Consignes et exercices:
1. Relevez dans le texte les trois lieux de la vie quotidienne où l'auteur dit se rendre ou se trouver.
2. Recopiez fidèlement le passage du texte allant de « Je n’aurais jamais cru » à « c’est un besoin. ».

Texte fourni:
..........

Le temps passe…



    Chaque fois que j’ouvre ce blog, je me souviens des angoisses que j’aie ressenties quand j’ai commencé à y écrire. J’étais harcelé de pensées qui empoisonnaient ma journée. J’avais toujours peur qu’on le découvre et que l’on se moque de moi, de mes récits. Pourtant, il ne contenait rien qui pût ennuyer, sembler coupable. Je ne connaissais personne et, le soir de sa création, je me suis réellement demandé à quoi mes récits pourraient bien servir. Je ne voulais donner aucune leçon, faire passer aucun message.           Maintenant, c’est différent. J’ai pris l’habitude d’écrire sur ce blog ; j’ai fini par m’accoutumer à des choses qu’au début je jugeais impossibles. Je n’aurais jamais pensé pouvoir écrire tranquillement et être lu dans différents pays.
    Je n’aurais jamais cru que, grâce à mes récits, des lecteurs me tendraient la main, comme à un ami, même, et surtout, grâce à leurs critiques. Hier, je regardais ce blog : je n’y avais encore rien écrit. Comme chaque jour, j’avais été me promener, tôt matin ; mes pas s’étaient dirigés vers la boulangerie où j’achète mes croissants. Le printemps s’annonçait formidable. Cependant, il n’était pas encore question de tirer les tentures pour empêcher le soleil de passer la couleur des beaux fauteuils verts de la garniture de bureau et de mes tableaux qui ornent les murs de mon bureau ; pour la première fois depuis l’hiver rude, la pièce avait l’air gai.
    Je ne parvenais pas à quitter la cuisine et mes croissants. Me résigner à l’idée de rédiger quelque récit m’était insupportable ; je ne me suis jamais « résigné » à entreprendre une tâche, puisque c’est un besoin.

..........

Données fournies:
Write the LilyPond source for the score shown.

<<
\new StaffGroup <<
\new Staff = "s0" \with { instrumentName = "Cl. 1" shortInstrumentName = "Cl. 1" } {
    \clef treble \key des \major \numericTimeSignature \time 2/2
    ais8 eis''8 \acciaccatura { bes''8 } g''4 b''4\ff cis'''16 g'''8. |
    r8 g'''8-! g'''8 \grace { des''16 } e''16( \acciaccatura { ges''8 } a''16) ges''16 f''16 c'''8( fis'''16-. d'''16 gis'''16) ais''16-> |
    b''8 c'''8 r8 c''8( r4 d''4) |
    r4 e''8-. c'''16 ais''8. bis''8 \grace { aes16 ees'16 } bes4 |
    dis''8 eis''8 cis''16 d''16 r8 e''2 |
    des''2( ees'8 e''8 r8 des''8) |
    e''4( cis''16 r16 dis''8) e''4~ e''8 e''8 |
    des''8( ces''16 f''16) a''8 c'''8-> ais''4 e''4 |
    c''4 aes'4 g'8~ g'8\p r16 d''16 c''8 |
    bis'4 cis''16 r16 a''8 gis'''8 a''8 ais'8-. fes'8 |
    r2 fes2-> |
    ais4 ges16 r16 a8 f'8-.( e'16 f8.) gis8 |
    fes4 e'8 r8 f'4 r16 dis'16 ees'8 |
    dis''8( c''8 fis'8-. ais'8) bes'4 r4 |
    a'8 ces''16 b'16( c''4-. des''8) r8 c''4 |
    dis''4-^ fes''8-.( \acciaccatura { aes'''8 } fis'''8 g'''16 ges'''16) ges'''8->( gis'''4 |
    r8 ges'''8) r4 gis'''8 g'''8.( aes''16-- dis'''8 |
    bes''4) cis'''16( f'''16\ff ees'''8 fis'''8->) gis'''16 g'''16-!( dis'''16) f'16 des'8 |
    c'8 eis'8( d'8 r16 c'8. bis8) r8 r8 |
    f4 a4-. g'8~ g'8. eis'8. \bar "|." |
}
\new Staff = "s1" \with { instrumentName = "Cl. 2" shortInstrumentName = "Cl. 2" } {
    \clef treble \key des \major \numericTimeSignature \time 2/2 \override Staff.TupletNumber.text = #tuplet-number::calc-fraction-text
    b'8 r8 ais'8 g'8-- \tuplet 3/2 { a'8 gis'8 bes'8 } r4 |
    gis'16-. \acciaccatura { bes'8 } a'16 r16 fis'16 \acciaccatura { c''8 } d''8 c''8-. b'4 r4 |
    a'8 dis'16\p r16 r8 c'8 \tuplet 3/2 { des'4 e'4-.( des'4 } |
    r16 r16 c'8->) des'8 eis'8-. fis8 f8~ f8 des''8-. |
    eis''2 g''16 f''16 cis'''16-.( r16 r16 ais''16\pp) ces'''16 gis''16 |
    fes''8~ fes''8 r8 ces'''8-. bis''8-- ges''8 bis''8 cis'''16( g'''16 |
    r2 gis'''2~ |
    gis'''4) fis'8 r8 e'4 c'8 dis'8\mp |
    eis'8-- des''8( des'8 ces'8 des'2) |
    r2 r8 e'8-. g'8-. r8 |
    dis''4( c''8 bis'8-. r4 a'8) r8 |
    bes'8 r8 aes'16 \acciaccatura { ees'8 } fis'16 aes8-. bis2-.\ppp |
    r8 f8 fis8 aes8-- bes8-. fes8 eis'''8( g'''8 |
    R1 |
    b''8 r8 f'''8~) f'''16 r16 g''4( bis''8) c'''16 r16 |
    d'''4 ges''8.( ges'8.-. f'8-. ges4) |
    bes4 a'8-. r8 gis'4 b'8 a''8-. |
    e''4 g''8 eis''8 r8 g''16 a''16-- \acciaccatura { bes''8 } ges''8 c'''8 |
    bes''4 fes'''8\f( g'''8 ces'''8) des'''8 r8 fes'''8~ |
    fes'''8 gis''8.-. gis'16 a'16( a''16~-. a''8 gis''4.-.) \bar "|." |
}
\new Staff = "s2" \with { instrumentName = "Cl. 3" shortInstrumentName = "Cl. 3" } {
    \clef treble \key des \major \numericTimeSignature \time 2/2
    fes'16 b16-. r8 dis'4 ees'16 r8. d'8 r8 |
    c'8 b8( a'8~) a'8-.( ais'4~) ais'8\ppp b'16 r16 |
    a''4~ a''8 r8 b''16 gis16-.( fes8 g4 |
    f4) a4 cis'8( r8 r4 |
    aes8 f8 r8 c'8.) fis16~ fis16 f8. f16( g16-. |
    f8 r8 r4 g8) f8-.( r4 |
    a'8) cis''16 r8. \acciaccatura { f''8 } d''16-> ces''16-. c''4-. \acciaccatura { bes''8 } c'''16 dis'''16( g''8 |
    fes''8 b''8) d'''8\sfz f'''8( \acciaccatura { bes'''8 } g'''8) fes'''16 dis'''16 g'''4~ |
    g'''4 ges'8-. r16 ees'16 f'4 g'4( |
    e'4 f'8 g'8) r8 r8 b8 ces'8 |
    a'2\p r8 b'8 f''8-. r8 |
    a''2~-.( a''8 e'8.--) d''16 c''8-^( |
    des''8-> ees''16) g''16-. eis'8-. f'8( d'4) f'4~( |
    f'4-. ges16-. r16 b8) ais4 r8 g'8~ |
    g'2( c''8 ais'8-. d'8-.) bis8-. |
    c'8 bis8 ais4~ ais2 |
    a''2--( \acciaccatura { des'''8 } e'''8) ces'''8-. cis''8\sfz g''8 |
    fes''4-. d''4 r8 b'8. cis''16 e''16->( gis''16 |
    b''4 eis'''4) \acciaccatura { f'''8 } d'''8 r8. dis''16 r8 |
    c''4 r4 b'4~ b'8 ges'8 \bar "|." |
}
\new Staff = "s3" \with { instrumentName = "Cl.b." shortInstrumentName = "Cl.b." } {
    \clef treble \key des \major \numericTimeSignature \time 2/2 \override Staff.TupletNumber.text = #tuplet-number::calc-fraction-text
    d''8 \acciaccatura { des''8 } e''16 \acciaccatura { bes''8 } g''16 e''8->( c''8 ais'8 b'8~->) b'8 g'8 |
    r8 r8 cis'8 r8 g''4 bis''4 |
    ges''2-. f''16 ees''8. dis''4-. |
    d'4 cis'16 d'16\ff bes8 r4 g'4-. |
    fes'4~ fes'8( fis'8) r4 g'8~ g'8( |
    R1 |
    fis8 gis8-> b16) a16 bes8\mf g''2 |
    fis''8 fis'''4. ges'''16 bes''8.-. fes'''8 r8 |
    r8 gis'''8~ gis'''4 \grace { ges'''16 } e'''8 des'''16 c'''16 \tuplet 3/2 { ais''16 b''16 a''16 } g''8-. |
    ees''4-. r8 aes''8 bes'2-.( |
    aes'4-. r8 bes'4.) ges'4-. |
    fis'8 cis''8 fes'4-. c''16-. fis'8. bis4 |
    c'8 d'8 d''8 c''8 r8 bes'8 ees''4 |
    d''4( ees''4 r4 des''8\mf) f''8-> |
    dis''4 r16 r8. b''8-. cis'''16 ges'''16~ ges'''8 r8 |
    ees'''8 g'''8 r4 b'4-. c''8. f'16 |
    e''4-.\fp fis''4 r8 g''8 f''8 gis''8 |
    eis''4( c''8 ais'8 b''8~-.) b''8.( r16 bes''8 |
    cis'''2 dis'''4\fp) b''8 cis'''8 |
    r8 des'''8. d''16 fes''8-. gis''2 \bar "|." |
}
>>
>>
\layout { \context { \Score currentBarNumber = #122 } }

..........

Corrigé:
1. la boulangerie, le bureau, la cuisine

2.
Je n’aurais jamais cru que, grâce à mes récits, des lecteurs me tendraient la main, comme à un ami, même, et surtout, grâce à leurs critiques. Hier, je regardais ce blog : je n’y avais encore rien écrit. Comme chaque jour, j’avais été me promener, tôt matin ; mes pas s’étaient dirigés vers la boulangerie où j’achète mes croissants. Le printemps s’annonçait formidable. Cependant, il n’était pas encore question de tirer les tentures pour empêcher le soleil de passer la couleur des beaux fauteuils verts de la garniture de bureau et de mes tableaux qui ornent les murs de mon bureau ; pour la première fois depuis l’hiver rude, la pièce avait l’air gai.
    Je ne parvenais pas à quitter la cuisine et mes croissants. Me résigner à l’idée de rédiger quelque récit m’était insupportable ; je ne me suis jamais « résigné » à entreprendre une tâche, puisque c’est un besoin.